Wednesday, May 14, 2014

Pussy Riot

Masha Gessen, the Russian-American journalist, has consistently challenged the Putin regime's descent in militarism, xenophobia, authoritarianism and strident homophobia.  Although the Russian president currently enjoys enormous popularity at home, his many years in power have helped to undermine Russia's always fragile democratic traditions.  Under Putin, the Russian government has systematically dismantled everything associated with liberal democracy, including fair elections, a free press, an independent judiciary, a healthy separation between church and state, and even a basic respect for human rights. Gessen is one of Russia's bravest souls, writing about a regime that has repeatedly ignored the law to attack or perhaps even kill its political and sometimes even cultural opponents.  Gessen's book doesn't purport to be dispassionate journalism.  Instead, the book is a systematic indictment of Putin's persecution of a group of young punk activists.

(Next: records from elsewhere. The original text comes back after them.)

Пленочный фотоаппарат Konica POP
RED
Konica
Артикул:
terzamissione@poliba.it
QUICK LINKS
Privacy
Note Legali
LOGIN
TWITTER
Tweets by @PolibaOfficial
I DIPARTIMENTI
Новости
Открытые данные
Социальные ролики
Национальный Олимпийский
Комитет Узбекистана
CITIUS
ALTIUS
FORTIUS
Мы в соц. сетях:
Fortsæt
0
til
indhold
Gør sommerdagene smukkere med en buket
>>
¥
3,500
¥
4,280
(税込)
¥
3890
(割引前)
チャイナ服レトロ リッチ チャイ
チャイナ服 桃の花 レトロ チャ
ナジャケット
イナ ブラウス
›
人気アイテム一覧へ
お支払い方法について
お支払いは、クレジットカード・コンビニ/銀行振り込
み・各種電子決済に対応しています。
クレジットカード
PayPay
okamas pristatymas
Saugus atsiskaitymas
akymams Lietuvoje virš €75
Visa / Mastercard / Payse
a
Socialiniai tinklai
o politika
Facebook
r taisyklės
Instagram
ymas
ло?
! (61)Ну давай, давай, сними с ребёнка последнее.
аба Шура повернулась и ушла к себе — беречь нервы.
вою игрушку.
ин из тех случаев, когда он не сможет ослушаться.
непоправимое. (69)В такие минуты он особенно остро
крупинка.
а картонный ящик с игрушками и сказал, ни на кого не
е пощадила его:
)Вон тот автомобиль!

Gessen's book is a collective biography of a group of controversial women whose protest in one of Russia's holiest sites brought them both censure and fame.  While Gessen doesn't try to portray any of the young women as unblemished victims, she clearly believes their treatment by authorities and jail time, was unfairly harsh to say the least.  For the most part, Gessen tries to let the women speak for themselves.  This is fortunate for the women, since they all come across as brave, thoughtful, ethical, articulate, and intelligent dissenters.  Clearly, Gessen believes that the women of Pussy Riot belong in the same category as Russia's most celebrated political or religious martyrs, including Dostoevsky, Tolstoy, Brodsky, Akhmatova, Solzhenitsyn, and Sinyavsky.  In fact, members of Pussy Riot have written courtroom speeches and letter that would could stand up against even Dr. Martin Luther King, Jr.'s justly famous Letter from a Burmingham Jail.  Indeed, the strength of Pussy Riots' appeals are that they do what both King and Sinyavsky did in their trials, that is, they alluded to a long and cherished tradition of moral and political thinking.  Pussy Riots' protest songs are themselves eloquent artistic expressions of dissent.

Of course, one can't help but sympathize with ordinary Russians, many of whom must have been shocked by Pussy Riots' decision to take over a cathedral in an act of performance art and political protest.  After all, how difficult must it be for average folks to understand a message of liberal democracy laced with feminism and punk aestheticism?  And how much more difficult must it be for average Russians to make sense of this strange performance when it has almost no access to independent news sources?  Ultimately, Pussy Riot members may be lucky to have finally been released from jail at all.  Perhaps only the Olympics saved them. The cards were always stacked against them.  The Russian government was always fully prepared to employ every means to harrass its most independent citizens, including unorthodox police and judicial actions and, ultimately, cruel and unusual jail sentences.

In the end of course the author, who uses Pussy Riots' own words to make her point, makes her case. As one of the women asserts at her trial, the turth is inherently more powerful than the combined forces of Russian authoritarianism.